The former USC dean who is accused of paying bribes to secure millions of dollars in Los Angeles County contracts for the university pleaded not guilty Monday to federal criminal charges in the latest scandal to hit USC.
Marilyn Louise Flynn, 83, was dean of USC’s School of Social Work when she allegedly paid off Mark Ridley-Thomas, now an L.A. city councilman, when he was on the county Board of Supervisors.
Flynn, who has denied wrongdoing, entered her plea by video at a hearing before U.S. Magistrate Judge Pedro V. Castillo.
In a sign that others could be charged, Assistant U.S. Atty. Lindsey Greer Dotson told Castillo that the case against Flynn and Ridley-Thomas was part of a “very ongoing grand jury investigation.”
The 20-count indictment charges both Flynn and Ridley-Thomas with bribery, conspiracy, mail fraud and wire fraud. Prosecutors say they conspired to steer county money to the university in return for admission of Sebastian Ridley-Thomas, the councilman’s son, into the graduate school with a full-tuition scholarship and paid professorship.
The indictment says Mark Ridley-Thomas accepted “something of value” not just from Flynn but also from “other university officials,” who were left unnamed.
The prosecutor asked Castillo to bar Flynn from communicating with potential witnesses while she prepares for her trial. The same restriction was placed on Ridley-Thomas last week as one of the conditions set for his release from custody.
But Flynn’s attorney, Vicki I. Podberesky, said Flynn’s “social circle and support system” was composed of people from USC, so she asked that her client be allowed to speak with current and former USC employees so long as they don’t discuss the case.

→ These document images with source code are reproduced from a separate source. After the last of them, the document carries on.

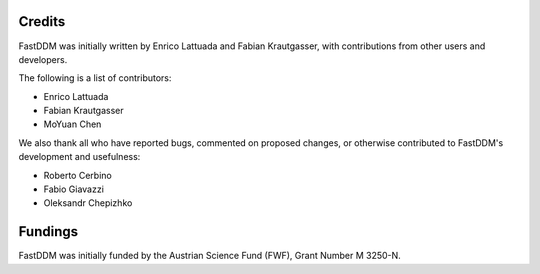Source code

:.. Copyright (c) 2023-2023 University of Vienna, Enrico Lattuada, Fabian Krautgasser, and Roberto Cerbino.
.. Part of FastDDM, released under the GNU GPL-3.0 License.

Credits
=======

FastDDM was initially written by Enrico Lattuada and Fabian Krautgasser, with contributions
from other users and developers.

The following is a list of contributors:

- Enrico Lattuada
- Fabian Krautgasser
- MoYuan Chen

We also thank all who have reported bugs, commented on proposed changes, or otherwise contributed
to FastDDM's development and usefulness:

- Roberto Cerbino
- Fabio Giavazzi
- Oleksandr Chepizhko


Fundings
========
FastDDM was initially funded by the Austrian Science Fund (FWF), Grant Number M 3250-N.
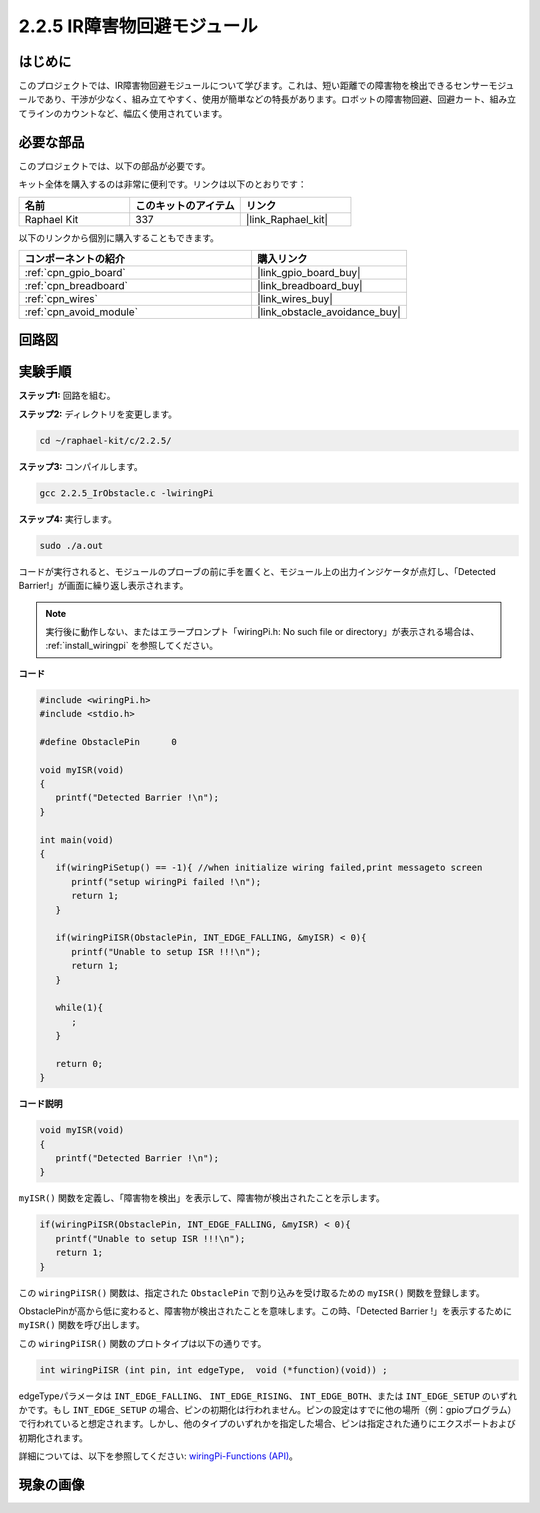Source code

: .. _2.2.5_c:

2.2.5 IR障害物回避モジュール
========================================

はじめに
-----------------

このプロジェクトでは、IR障害物回避モジュールについて学びます。これは、短い距離での障害物を検出できるセンサーモジュールであり、干渉が少なく、組み立てやすく、使用が簡単などの特長があります。ロボットの障害物回避、回避カート、組み立てラインのカウントなど、幅広く使用されています。

必要な部品
------------------------------

このプロジェクトでは、以下の部品が必要です。

.. image:: ../img/2.2.5component.png
   :width: 700
   :align: center

キット全体を購入するのは非常に便利です。リンクは以下のとおりです：

.. list-table::
    :widths: 20 20 20
    :header-rows: 1

    *   - 名前
        - このキットのアイテム
        - リンク
    *   - Raphael Kit
        - 337
        - |link_Raphael_kit|

以下のリンクから個別に購入することもできます。

.. list-table::
    :widths: 30 20
    :header-rows: 1

    *   - コンポーネントの紹介
        - 購入リンク

    *   - :ref:`cpn_gpio_board`
        - |link_gpio_board_buy|
    *   - :ref:`cpn_breadboard`
        - |link_breadboard_buy|
    *   - :ref:`cpn_wires`
        - |link_wires_buy|
    *   - :ref:`cpn_avoid_module`
        - |link_obstacle_avoidance_buy|

回路図
-----------------------

.. image:: ../img/IR_schematic.png
   :width: 500
   :align: center

実験手順
-----------------------------

**ステップ1:** 回路を組む。

.. image:: ../img/2.2.5fritzing.png
   :width: 700
   :align: center

**ステップ2:** ディレクトリを変更します。

.. raw:: html

   <run></run>

.. code-block::
   
   cd ~/raphael-kit/c/2.2.5/

**ステップ3:** コンパイルします。

.. raw:: html

   <run></run>

.. code-block::

   gcc 2.2.5_IrObstacle.c -lwiringPi

**ステップ4:** 実行します。

.. raw:: html

   <run></run>

.. code-block::

   sudo ./a.out

コードが実行されると、モジュールのプローブの前に手を置くと、モジュール上の出力インジケータが点灯し、「Detected Barrier!」が画面に繰り返し表示されます。

.. note::

   実行後に動作しない、またはエラープロンプト「wiringPi.h: No such file or directory」が表示される場合は、 :ref:`install_wiringpi` を参照してください。

**コード**

.. code-block:: c

   #include <wiringPi.h>
   #include <stdio.h>

   #define ObstaclePin      0

   void myISR(void)
   {
      printf("Detected Barrier !\n");
   }

   int main(void)
   {
      if(wiringPiSetup() == -1){ //when initialize wiring failed,print messageto screen
         printf("setup wiringPi failed !\n");
         return 1; 
      }
      
      if(wiringPiISR(ObstaclePin, INT_EDGE_FALLING, &myISR) < 0){
         printf("Unable to setup ISR !!!\n");
         return 1;
      }
      
      while(1){
         ;
      }

      return 0;
   }

**コード説明**

.. code-block:: c

   void myISR(void)
   {
      printf("Detected Barrier !\n");
   }

``myISR()`` 関数を定義し、「障害物を検出」を表示して、障害物が検出されたことを示します。

.. code-block:: c

   if(wiringPiISR(ObstaclePin, INT_EDGE_FALLING, &myISR) < 0){
      printf("Unable to setup ISR !!!\n");
      return 1;
   }

この ``wiringPiISR()`` 関数は、指定された ``ObstaclePin`` で割り込みを受け取るための ``myISR()`` 関数を登録します。

ObstaclePinが高から低に変わると、障害物が検出されたことを意味します。この時、「Detected Barrier !」を表示するために ``myISR()`` 関数を呼び出します。

この ``wiringPiISR()`` 関数のプロトタイプは以下の通りです。

.. code-block:: c

   int wiringPiISR (int pin, int edgeType,  void (*function)(void)) ;

edgeTypeパラメータは ``INT_EDGE_FALLING``、 ``INT_EDGE_RISING``、 ``INT_EDGE_BOTH``、または ``INT_EDGE_SETUP`` のいずれかです。もし ``INT_EDGE_SETUP`` の場合、ピンの初期化は行われません。ピンの設定はすでに他の場所（例：gpioプログラム）で行われていると想定されます。しかし、他のタイプのいずれかを指定した場合、ピンは指定された通りにエクスポートおよび初期化されます。

詳細については、以下を参照してください: `wiringPi-Functions (API) <https://projects.drogon.net/raspberry-pi/wiringpi/functions/>`_。

現象の画像
-----------------------

.. image:: ../img/2.2.5IR.JPG
   :width: 500
   :align: center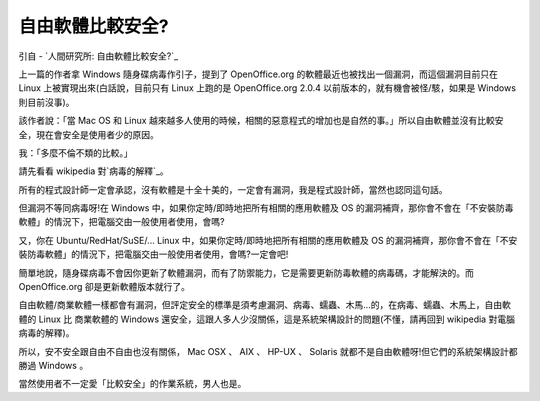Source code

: 自由軟體比較安全?
================================================================================

引自 - `人間研究所: 自由軟體比較安全?`_

上一篇的作者拿 Windows 隨身碟病毒作引子，提到了 OpenOffice.org 的軟體最近也被找出一個漏洞，而這個漏洞目前只在 Linux
上被實現出來(白話說，目前只有 Linux 上跑的是 OpenOffice.org 2.0.4 以前版本的，就有機會被怪/駭，如果是 Windows
則目前沒事)。

該作者說：「當 Mac OS 和 Linux
越來越多人使用的時候，相關的惡意程式的增加也是自然的事。」所以自由軟體並沒有比較安全，現在會安全是使用者少的原因。

我：「多麼不倫不類的比較。」

請先看看 wikipedia 對`病毒的解釋`_。

所有的程式設計師一定會承認，沒有軟體是十全十美的，一定會有漏洞，我是程式設計師，當然也認同這句話。

但漏洞不等同病毒呀!在 Windows 中，如果你定時/即時地把所有相關的應用軟體及 OS
的漏洞補齊，那你會不會在「不安裝防毒軟體」的情況下，把電腦交由一般使用者使用，會嗎?

又，你在 Ubuntu/RedHat/SuSE/... Linux 中，如果你定時/即時地把所有相關的應用軟體及 OS
的漏洞補齊，那你會不會在「不安裝防毒軟體」的情況下，把電腦交由一般使用者使用，會嗎?一定會吧!

簡單地說，隨身碟病毒不會因你更新了軟體漏洞，而有了防禦能力，它是需要更新防毒軟體的病毒碼，才能解決的。而 OpenOffice.org
卻是更新軟體版本就行了。

自由軟體/商業軟體一樣都會有漏洞，但評定安全的標準是須考慮漏洞、病毒、蠕蟲、木馬…的，在病毒、蠕蟲、木馬上，自由軟體的 Linux 比 商業軟體的
Windows 還安全，這跟人多人少沒關係，這是系統架構設計的問題(不懂，請再回到 wikipedia 對電腦病毒的解釋)。

所以，安不安全跟自由不自由也沒有關係， Mac OSX 、 AIX 、 HP-UX 、 Solaris 就都不是自由軟體呀!但它們的系統架構設計都勝過
Windows 。

當然使用者不一定愛「比較安全」的作業系統，男人也是。

.. _人間研究所: 自由軟體比較安全?: http://attila01.blogspot.com/2007/09/blog-
    post_27.html
.. _病毒的解釋: http://zh.wikipedia.org/w/index.php?title=%E9%9B%BB%E8%85%A6%E
    7%97%85%E6%AF%92&variant=zh-tw


.. author:: default
.. categories:: chinese
.. tags:: open source, openoffice
.. comments::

Dotson, in response, said prosecutors fear possible obstruction of justice by Flynn and Ridley-Thomas. She noted that the indictment accuses Flynn of concealing some of her alleged misconduct from colleagues at the university, suggesting she could not be trusted not to discuss the case with people.
Podberesky countered that every case carries the potential for such tampering.
“I truly feel, your honor, that without any evidence of witness tampering, it’s really not necessary,” she said.
The magistrate sided with prosecutors, barring Flynn from communicating with any known witnesses or victims, but said her lawyer could eventually work out an agreement with the U.S. attorney’s office for at least some contact with people at USC.
Castillo agreed to let Flynn remain free on a $50,000 bond, but ordered her to surrender her passport and not travel outside the United States without the court’s permission.